Law Is Not Enough

Executive Director and Co-Founder, Bob Schwartz,

This post is the third in a series by Executive Director and Co-Founder, Bob Schwartz. Over the coming months, Bob will reflect on Juvenile Law Center's four decades of advocacy work for children at risk. This year marks Juvenile Law Center's 40th anniversary, and we're looking forward to celebrating our past successes. However, this year is also about anticipating the next wave of threats to vulnerable youth and ensuring that children at risk have ample opportunity for success as adults. Read the first post here.


One of the ways we have grown as an organization is by paying attention to other disciplines. Social science, behavioral science, and neuroscience influence practice and policy for kids in the foster care and justice systems.

We were not the only office to use an interdisciplinary approach, but we were one of the first in the country to do so.

Forty years later, our model is the norm for lawyers who are serious about representing children.

Four lawyers started Juvenile Law Center in 1975. As young practitioners we knew something about the law; we knew much less about child and adolescent development. Medicine and psychology were just beginning to inform our work.
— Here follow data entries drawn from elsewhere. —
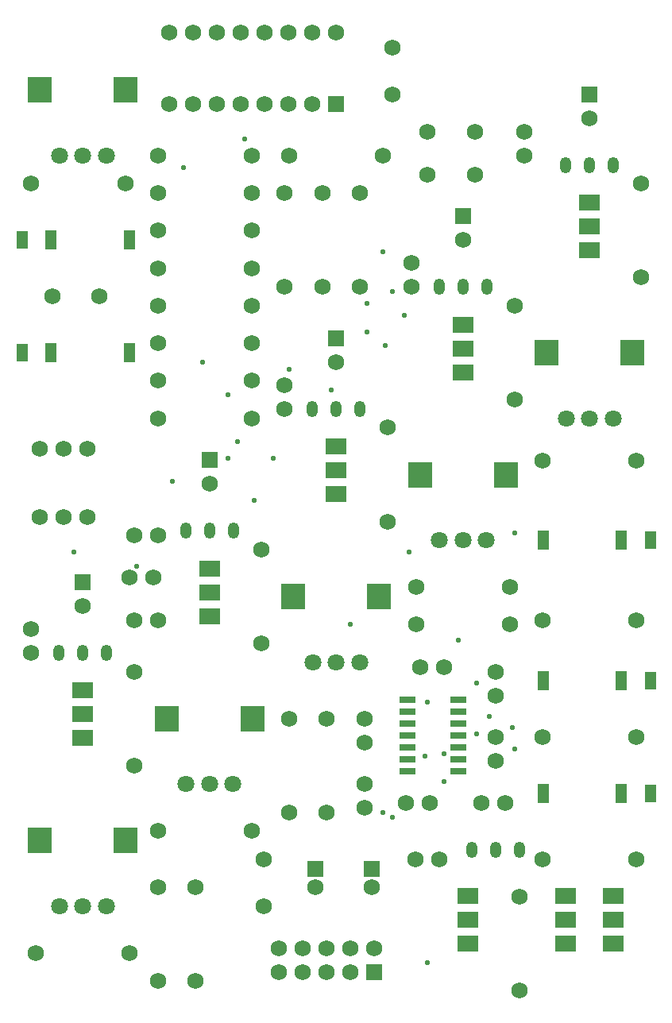
<source format=gbs>
G04*
G04 #@! TF.GenerationSoftware,Altium Limited,Altium Designer,25.8.1 (18)*
G04*
G04 Layer_Color=16711935*
%FSLAX44Y44*%
%MOMM*%
G71*
G04*
G04 #@! TF.SameCoordinates,F1EE7967-946D-41B3-A8E5-45C9097F8446*
G04*
G04*
G04 #@! TF.FilePolarity,Negative*
G04*
G01*
G75*
%ADD12O,1.2032X1.7272*%
%ADD13C,1.7272*%
%ADD14R,1.7272X1.7272*%
%ADD15R,1.3032X1.9032*%
%ADD16R,1.3032X2.1032*%
%ADD17R,2.3032X1.8032*%
%ADD18C,1.8032*%
%ADD19R,2.6032X2.7032*%
%ADD20C,0.5532*%
%ADD32R,1.7532X0.8032*%
D12*
X54600Y380000D02*
D03*
X105400D02*
D03*
X80000D02*
D03*
X189600Y510000D02*
D03*
X240400D02*
D03*
X215000D02*
D03*
X324600Y640000D02*
D03*
X375400D02*
D03*
X350000D02*
D03*
X459600Y770000D02*
D03*
X510400D02*
D03*
X485000D02*
D03*
X594600Y900000D02*
D03*
X645400D02*
D03*
X620000D02*
D03*
X545400Y170000D02*
D03*
X494600D02*
D03*
X520000D02*
D03*
D13*
X620000Y950000D02*
D03*
X485000Y820000D02*
D03*
X350000Y690000D02*
D03*
X215000Y560000D02*
D03*
X80000Y430000D02*
D03*
X410000Y1025000D02*
D03*
Y975000D02*
D03*
X350000Y1041200D02*
D03*
X299200D02*
D03*
X273800D02*
D03*
X324600D02*
D03*
X299200Y965000D02*
D03*
X273800D02*
D03*
X324600D02*
D03*
X248400Y1041200D02*
D03*
X197600D02*
D03*
X172200D02*
D03*
X223000D02*
D03*
X248400Y965000D02*
D03*
X223000D02*
D03*
X172200D02*
D03*
X197600D02*
D03*
X135000Y505000D02*
D03*
X160400D02*
D03*
X59600Y597500D02*
D03*
X85000D02*
D03*
X34200D02*
D03*
X160000Y415000D02*
D03*
X134600D02*
D03*
X155000Y460000D02*
D03*
X129600D02*
D03*
X535000Y450000D02*
D03*
X435000D02*
D03*
X535000Y410000D02*
D03*
X435000D02*
D03*
X545000Y20000D02*
D03*
Y120000D02*
D03*
X675000Y880000D02*
D03*
X447500Y935000D02*
D03*
X497500D02*
D03*
X160000Y910000D02*
D03*
X675000Y780000D02*
D03*
X540000Y650000D02*
D03*
X125000Y880000D02*
D03*
X25000D02*
D03*
X260000Y830000D02*
D03*
X160000D02*
D03*
X570000Y160000D02*
D03*
X260000Y870000D02*
D03*
X160000D02*
D03*
X260000Y910000D02*
D03*
X97500Y760000D02*
D03*
X295000Y870000D02*
D03*
X550000Y935000D02*
D03*
X430000Y795400D02*
D03*
X295000Y665400D02*
D03*
X25000Y405400D02*
D03*
X450000Y220000D02*
D03*
X200000Y130000D02*
D03*
X497500Y890000D02*
D03*
X387500Y130000D02*
D03*
X439600Y365000D02*
D03*
X465000D02*
D03*
X135000Y260000D02*
D03*
Y360000D02*
D03*
X270000Y390000D02*
D03*
Y490000D02*
D03*
X405000Y520000D02*
D03*
Y620000D02*
D03*
X540000Y750000D02*
D03*
X550000Y909600D02*
D03*
X430000Y770000D02*
D03*
X25000Y380000D02*
D03*
X295000Y640000D02*
D03*
X424600Y220000D02*
D03*
X460000Y160000D02*
D03*
X434600D02*
D03*
X340000Y210000D02*
D03*
Y310000D02*
D03*
X380000Y240000D02*
D03*
Y214600D02*
D03*
Y284600D02*
D03*
Y310000D02*
D03*
X520000Y264600D02*
D03*
Y290000D02*
D03*
X504600Y220000D02*
D03*
X530000D02*
D03*
X520000Y334600D02*
D03*
Y360000D02*
D03*
X160000Y30000D02*
D03*
Y130000D02*
D03*
X670000Y160000D02*
D03*
X260000Y750000D02*
D03*
X160000D02*
D03*
X300000Y210000D02*
D03*
Y310000D02*
D03*
Y910000D02*
D03*
X400000D02*
D03*
X260000Y710000D02*
D03*
X160000D02*
D03*
X335000Y770000D02*
D03*
Y870000D02*
D03*
X130000Y60000D02*
D03*
X30000D02*
D03*
X570000Y415000D02*
D03*
X670000D02*
D03*
X260000Y630000D02*
D03*
X160000D02*
D03*
X47500Y760000D02*
D03*
X670000Y585000D02*
D03*
X570000D02*
D03*
X295000Y770000D02*
D03*
X85000Y525000D02*
D03*
X59600D02*
D03*
X34200D02*
D03*
X260000Y670000D02*
D03*
X160000D02*
D03*
X570000Y290000D02*
D03*
X670000D02*
D03*
X260000Y190000D02*
D03*
X160000D02*
D03*
X375000Y870000D02*
D03*
Y770000D02*
D03*
X260000Y790000D02*
D03*
X160000D02*
D03*
X447500Y890000D02*
D03*
X272500Y160000D02*
D03*
Y110000D02*
D03*
X390000Y65400D02*
D03*
X364600Y40000D02*
D03*
Y65400D02*
D03*
X339200Y40000D02*
D03*
Y65400D02*
D03*
X313800Y40000D02*
D03*
Y65400D02*
D03*
X288400Y40000D02*
D03*
Y65400D02*
D03*
X327500Y130000D02*
D03*
X200000Y30000D02*
D03*
D14*
X620000Y975400D02*
D03*
X485000Y845400D02*
D03*
X350000Y715400D02*
D03*
X215000Y585400D02*
D03*
X80000Y455400D02*
D03*
X350000Y965000D02*
D03*
X387500Y150000D02*
D03*
X390000Y40000D02*
D03*
X327500Y150000D02*
D03*
D15*
X684800Y500000D02*
D03*
Y350000D02*
D03*
Y230000D02*
D03*
X15200Y700000D02*
D03*
Y820000D02*
D03*
D16*
X653800Y500000D02*
D03*
X570800D02*
D03*
X653800Y350000D02*
D03*
X570800D02*
D03*
X653800Y230000D02*
D03*
X570800D02*
D03*
X129200Y820000D02*
D03*
X46200Y700000D02*
D03*
Y820000D02*
D03*
X129200Y700000D02*
D03*
D17*
X594600Y120800D02*
D03*
Y70000D02*
D03*
X645400Y120800D02*
D03*
Y95400D02*
D03*
Y70000D02*
D03*
X594600Y95400D02*
D03*
X620000Y809200D02*
D03*
X485000Y679200D02*
D03*
X490000Y70000D02*
D03*
Y95400D02*
D03*
Y120800D02*
D03*
X80000Y289200D02*
D03*
Y314600D02*
D03*
Y340000D02*
D03*
X215000Y419200D02*
D03*
Y444600D02*
D03*
Y470000D02*
D03*
X485000Y704600D02*
D03*
Y730000D02*
D03*
X620000Y834600D02*
D03*
Y860000D02*
D03*
X350000Y549200D02*
D03*
Y574600D02*
D03*
Y600000D02*
D03*
D18*
X645000Y630000D02*
D03*
X510000Y500000D02*
D03*
X595000Y630000D02*
D03*
X460000Y500000D02*
D03*
X325000Y370000D02*
D03*
X190000Y240000D02*
D03*
X55000Y110000D02*
D03*
X620000Y630000D02*
D03*
X485000Y500000D02*
D03*
X105000Y910000D02*
D03*
X80000D02*
D03*
X55000D02*
D03*
X105000Y110000D02*
D03*
X80000D02*
D03*
X240000Y240000D02*
D03*
X215000D02*
D03*
X375000Y370000D02*
D03*
X350000D02*
D03*
D19*
X665750Y700000D02*
D03*
X574250D02*
D03*
X530750Y570000D02*
D03*
X439250D02*
D03*
X125750Y980000D02*
D03*
X34250D02*
D03*
X125750Y180000D02*
D03*
X34250D02*
D03*
X260750Y310000D02*
D03*
X169250D02*
D03*
X395750Y440000D02*
D03*
X304250D02*
D03*
D20*
X137500Y472500D02*
D03*
X465000Y242500D02*
D03*
X537500Y300000D02*
D03*
X513053Y312457D02*
D03*
X500000Y347500D02*
D03*
X540000Y277500D02*
D03*
X499839Y293440D02*
D03*
X447500Y327500D02*
D03*
X365000Y410000D02*
D03*
X300000Y682500D02*
D03*
X282500Y587500D02*
D03*
X382500Y752500D02*
D03*
X540000Y507500D02*
D03*
X422500Y740000D02*
D03*
X207500Y690000D02*
D03*
X262500Y542500D02*
D03*
X235000Y587500D02*
D03*
X402500Y707500D02*
D03*
X345000Y660000D02*
D03*
X235000Y655000D02*
D03*
X245000Y605000D02*
D03*
X187500Y897500D02*
D03*
X252500Y927500D02*
D03*
X175000Y562500D02*
D03*
X465000Y272500D02*
D03*
X445000Y270000D02*
D03*
X382553Y721849D02*
D03*
X479996Y393087D02*
D03*
X427500Y487500D02*
D03*
X410000Y765000D02*
D03*
X400000Y807500D02*
D03*
X447500Y50000D02*
D03*
X70000Y487500D02*
D03*
X410000Y205000D02*
D03*
X400000Y210000D02*
D03*
D32*
X480000Y279200D02*
D03*
Y291900D02*
D03*
X426000Y317300D02*
D03*
Y291900D02*
D03*
Y304600D02*
D03*
Y330000D02*
D03*
X480000Y304600D02*
D03*
Y317300D02*
D03*
Y330000D02*
D03*
X426000Y253800D02*
D03*
Y266500D02*
D03*
Y279200D02*
D03*
X480000Y253800D02*
D03*
Y266500D02*
D03*
M02*

</source>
Doctors identified “The Battered Child Syndrome,” which led Congress to pass the Child Abuse Prevention and Treatment Act in 1974. In the ‘70’s, psychiatrists, doctors and lawyers coined the term “psychological parent,” which had enormous influence in child protection and domestic relations custody disputes.

It was thus a defining moment when, a year after we opened, we hired Gloria Moses. Gloria would be our primary social worker for the next ten years. Having a social worker on staff had an enormous impact on the way we approached our large caseload of individual clients. We represented children of all ages in a wide variety of settings. These included cases involving child abuse and neglect, divorce, school discipline, special education, juvenile and criminal justice, mental health, and others.

Gloria helped us understand the facts of our cases. When we visited our clients, she helped us appreciate what was going on in their homes, foster homes, or residential programs. She helped us build a relationship with the children we represented; she could connect with them in ways we lawyers couldn’t. She talked the language of social work. This helped us when she participated in planning meetings with case workers or served as a witness in judicial or administrative proceedings.

We were not the only office to use an interdisciplinary approach, but we were one of the first in the country to do so. Forty years later, our model is the norm for lawyers who are serious about representing children.

Other disciplines are also important in developing policy. MacArthur Foundation’s Research Network on Adolescent Development and Juvenile Justice fostered a paradigm shift that led the United States Supreme Court in 2005 to end the juvenile death penalty. Since then, advocates using the science of adolescent development have shaped legislative and judicial decisions involving youth in the justice system. Science and research have also led Congress, state legislatures and courts to provide additional support to youth aging out of foster care.

In the centuries-old battle for justice for children, progress has eluded many reformers. The sciences—where progress is easier to discernhave thus had a profound impact on the work of Juvenile Law Center. We have used the tools at our disposal to ensure that laws, policies and practices affecting youth in the foster care and justice systems are consistent with what the sciences tell us about adolescent development, trauma, resilience, and so much more. This is progress. There is no stopping it.